No conozco en profundidad la literatura española contemporánea, pero dudo de que haya alguna prosa que llegue a la altura de la que practica Juan Manuel de Prada. Tiene tanta calidad que no parece de hoy, sino de tiempos pasados. A mi me gusta, aunque me cansa. También es verdad que soy un mal lector de novela. Hace ya tiempo que la novela me interesa poco. Ya tengo una edad y la novela es más bien un asunto de juventud o, como mucho, del comienzo de la madurez. Lo que no quita que haya algunas, pocas, novelas interesantes que deben ser leídas a cualquier edad. El castillo de diamante no es una de ellas, salvo para los interesados en la figura de Santa Teresa de Jesús, entre los que me encuentro.
De Prada escribe maravillosamente pero tiene un par de defectos que lo hacen fatigoso. Uno es la prolijidad, su tendencia a la desmesura. Sus novelas son demasiado largas y, en consecuencia, requieren mucho tiempo por delante y hoy, es sabido, el tiempo es un bien escaso. El otro es su barroquismo. El barroquismo está bien como fenómeno histórico, pero hoy es más bien pasto de eruditos.
La novela en cuestión trata sobre las relaciones entre Teresa de Jesús, carmelita que fundó 16 conventos, y la poderosa e intrigante aristócrata Ana de Mendoza, princesa de Eboli, tuerta y gran seductora. Ana estaba casada con el príncipe portugués Ruy Gómez da Silva, personaje muy influyente en la corte del rey Felipe II. De Prada las hace coincidir en Toledo, con motivo de la visita que Teresa se ve obligada a realizar a la devota aristócrata Luisa de la Cerda, con el objetivo de consolarla tras su reciente viudez. Al principio ambas mujeres. pese a sus diferencias sociales y religiosas, tienen una buena relación. Ana está muy interesada en el movimiento de los alumbrados (que pronto fue declarado herético) y encuentra que Teresa bien podía haber sido uno de ellos. En realidad lo que le gustaría a Ana es ser Teresa, disfrutar de su apasionada relación con Nuestro Señor, pero sin renunciar a ninguno de sus privilegios ni, menos aún, a su forma de vida. Parece un caso claro de envidia espiritual. Dejándose llevar por ella la de Eboli intriga para que Teresa no pueda fundar en Toledo, pero Teresa es mujer de mucho carácter y consigue llevar a buen fin la fundación de su nuevo palomarcito pese a las malas artes de la aristócrata. En vista de ellos, años más tarde, Ana se empecina en que la de Avila funde en sus dominios de Pastrana (Guadalajara) y arrastra hasta allí a la monja andariega. Esta, a regañadientes, lleva a cabo la fundación y se vuelve a La Encarnación de Avila, donde muy a su pesar ejerce de abadesa. Sin embargo la de Eboli se empeña en mangonear el convento pastranero y lo lleva a una situación incompatible con el espíritu de las carmelitas descalzas. Teresa se ve obligada a organizar una operación de rescate de sus monjas, las saca del convento y se enfrenta a la bella tuerta.
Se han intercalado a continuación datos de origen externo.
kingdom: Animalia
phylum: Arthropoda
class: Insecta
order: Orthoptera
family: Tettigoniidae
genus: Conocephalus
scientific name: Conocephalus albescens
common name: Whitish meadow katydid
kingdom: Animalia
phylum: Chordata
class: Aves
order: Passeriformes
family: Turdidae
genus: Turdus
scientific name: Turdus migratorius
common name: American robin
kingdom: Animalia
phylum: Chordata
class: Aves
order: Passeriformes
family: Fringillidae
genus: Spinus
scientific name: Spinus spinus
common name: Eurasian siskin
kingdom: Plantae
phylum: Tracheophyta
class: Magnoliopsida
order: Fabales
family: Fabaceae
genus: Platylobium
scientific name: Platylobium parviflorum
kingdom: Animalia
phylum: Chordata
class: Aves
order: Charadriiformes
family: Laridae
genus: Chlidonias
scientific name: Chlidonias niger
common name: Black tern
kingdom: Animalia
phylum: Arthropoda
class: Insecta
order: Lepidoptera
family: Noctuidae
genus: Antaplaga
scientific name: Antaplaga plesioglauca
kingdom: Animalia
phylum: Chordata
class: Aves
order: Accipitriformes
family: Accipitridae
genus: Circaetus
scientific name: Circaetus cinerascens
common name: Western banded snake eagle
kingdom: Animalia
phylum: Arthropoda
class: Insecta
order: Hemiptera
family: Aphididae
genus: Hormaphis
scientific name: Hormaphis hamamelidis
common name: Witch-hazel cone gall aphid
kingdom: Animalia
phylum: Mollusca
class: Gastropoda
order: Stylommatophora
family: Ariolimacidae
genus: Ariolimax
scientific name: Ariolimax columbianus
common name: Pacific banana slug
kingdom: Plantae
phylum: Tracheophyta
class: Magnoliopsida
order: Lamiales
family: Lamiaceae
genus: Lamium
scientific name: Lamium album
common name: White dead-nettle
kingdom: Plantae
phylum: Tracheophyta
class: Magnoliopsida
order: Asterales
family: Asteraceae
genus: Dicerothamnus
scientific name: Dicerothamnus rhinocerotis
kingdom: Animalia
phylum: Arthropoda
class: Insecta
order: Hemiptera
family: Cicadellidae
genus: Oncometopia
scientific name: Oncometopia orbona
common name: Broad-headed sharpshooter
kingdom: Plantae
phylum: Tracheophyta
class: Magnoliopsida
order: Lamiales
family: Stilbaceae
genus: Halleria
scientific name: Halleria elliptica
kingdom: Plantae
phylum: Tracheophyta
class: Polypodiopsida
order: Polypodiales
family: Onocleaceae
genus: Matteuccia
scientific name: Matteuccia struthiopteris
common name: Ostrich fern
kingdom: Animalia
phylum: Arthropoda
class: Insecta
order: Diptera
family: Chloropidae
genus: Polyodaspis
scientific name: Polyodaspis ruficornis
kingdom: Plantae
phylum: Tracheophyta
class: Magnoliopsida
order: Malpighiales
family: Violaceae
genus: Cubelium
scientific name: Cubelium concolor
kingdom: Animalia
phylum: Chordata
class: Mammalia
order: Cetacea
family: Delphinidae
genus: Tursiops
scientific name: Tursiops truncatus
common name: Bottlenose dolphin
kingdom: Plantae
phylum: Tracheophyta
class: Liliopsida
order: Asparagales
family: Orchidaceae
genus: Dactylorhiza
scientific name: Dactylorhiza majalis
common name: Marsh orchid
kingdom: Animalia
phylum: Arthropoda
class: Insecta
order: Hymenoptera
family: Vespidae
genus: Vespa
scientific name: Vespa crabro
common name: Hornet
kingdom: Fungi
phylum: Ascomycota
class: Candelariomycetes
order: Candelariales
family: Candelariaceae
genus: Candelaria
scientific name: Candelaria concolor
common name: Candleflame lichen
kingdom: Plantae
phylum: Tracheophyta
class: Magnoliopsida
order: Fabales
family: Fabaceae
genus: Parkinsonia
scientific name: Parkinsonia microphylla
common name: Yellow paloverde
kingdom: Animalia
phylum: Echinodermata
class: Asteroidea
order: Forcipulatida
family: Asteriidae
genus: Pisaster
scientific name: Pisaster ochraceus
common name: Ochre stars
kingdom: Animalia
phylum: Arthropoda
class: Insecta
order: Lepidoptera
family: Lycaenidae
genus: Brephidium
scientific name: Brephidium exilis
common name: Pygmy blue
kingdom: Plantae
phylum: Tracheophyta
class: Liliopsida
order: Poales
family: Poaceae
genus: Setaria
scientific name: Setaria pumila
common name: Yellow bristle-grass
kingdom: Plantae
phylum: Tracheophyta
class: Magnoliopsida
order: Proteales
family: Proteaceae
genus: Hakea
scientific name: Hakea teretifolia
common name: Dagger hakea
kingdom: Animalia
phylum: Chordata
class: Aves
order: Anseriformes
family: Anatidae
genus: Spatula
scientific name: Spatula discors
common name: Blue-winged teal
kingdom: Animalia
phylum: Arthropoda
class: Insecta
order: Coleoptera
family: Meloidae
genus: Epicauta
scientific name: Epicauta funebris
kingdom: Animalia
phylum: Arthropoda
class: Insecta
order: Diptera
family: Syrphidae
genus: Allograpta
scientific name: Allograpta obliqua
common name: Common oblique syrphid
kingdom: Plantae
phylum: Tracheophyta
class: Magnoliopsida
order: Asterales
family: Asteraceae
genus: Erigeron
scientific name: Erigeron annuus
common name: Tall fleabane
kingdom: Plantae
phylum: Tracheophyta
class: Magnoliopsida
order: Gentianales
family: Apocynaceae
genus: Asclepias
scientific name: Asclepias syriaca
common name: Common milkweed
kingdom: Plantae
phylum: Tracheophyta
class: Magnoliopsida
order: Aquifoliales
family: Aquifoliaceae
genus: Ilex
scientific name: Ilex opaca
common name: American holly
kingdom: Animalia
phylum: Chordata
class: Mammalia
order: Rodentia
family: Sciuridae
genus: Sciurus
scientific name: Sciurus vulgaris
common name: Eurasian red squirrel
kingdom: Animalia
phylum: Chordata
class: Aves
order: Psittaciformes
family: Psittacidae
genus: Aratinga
La novela, como es natural en el género, se permite algunas licencias históricas de menor importancia y refleja bien el espíritu de la época, una época en la que la religión no era asunto baladí. Quizá acierta más con el personaje de la princesa que con el de Teresa. Hay otros personajes secundarios que también están muy logrados. en especial Juan Escobedo, secretario de Felipe II, y el consorte de la princesa Ruy Gómez da Silva, un hombre bondadoso, diplomático y muy enamorado de su mujer. La obra se cierra con una noticia histórica sobre el destino de Escobedo y el de Ana de Mendoza. Con Felipe II, pocas bromas.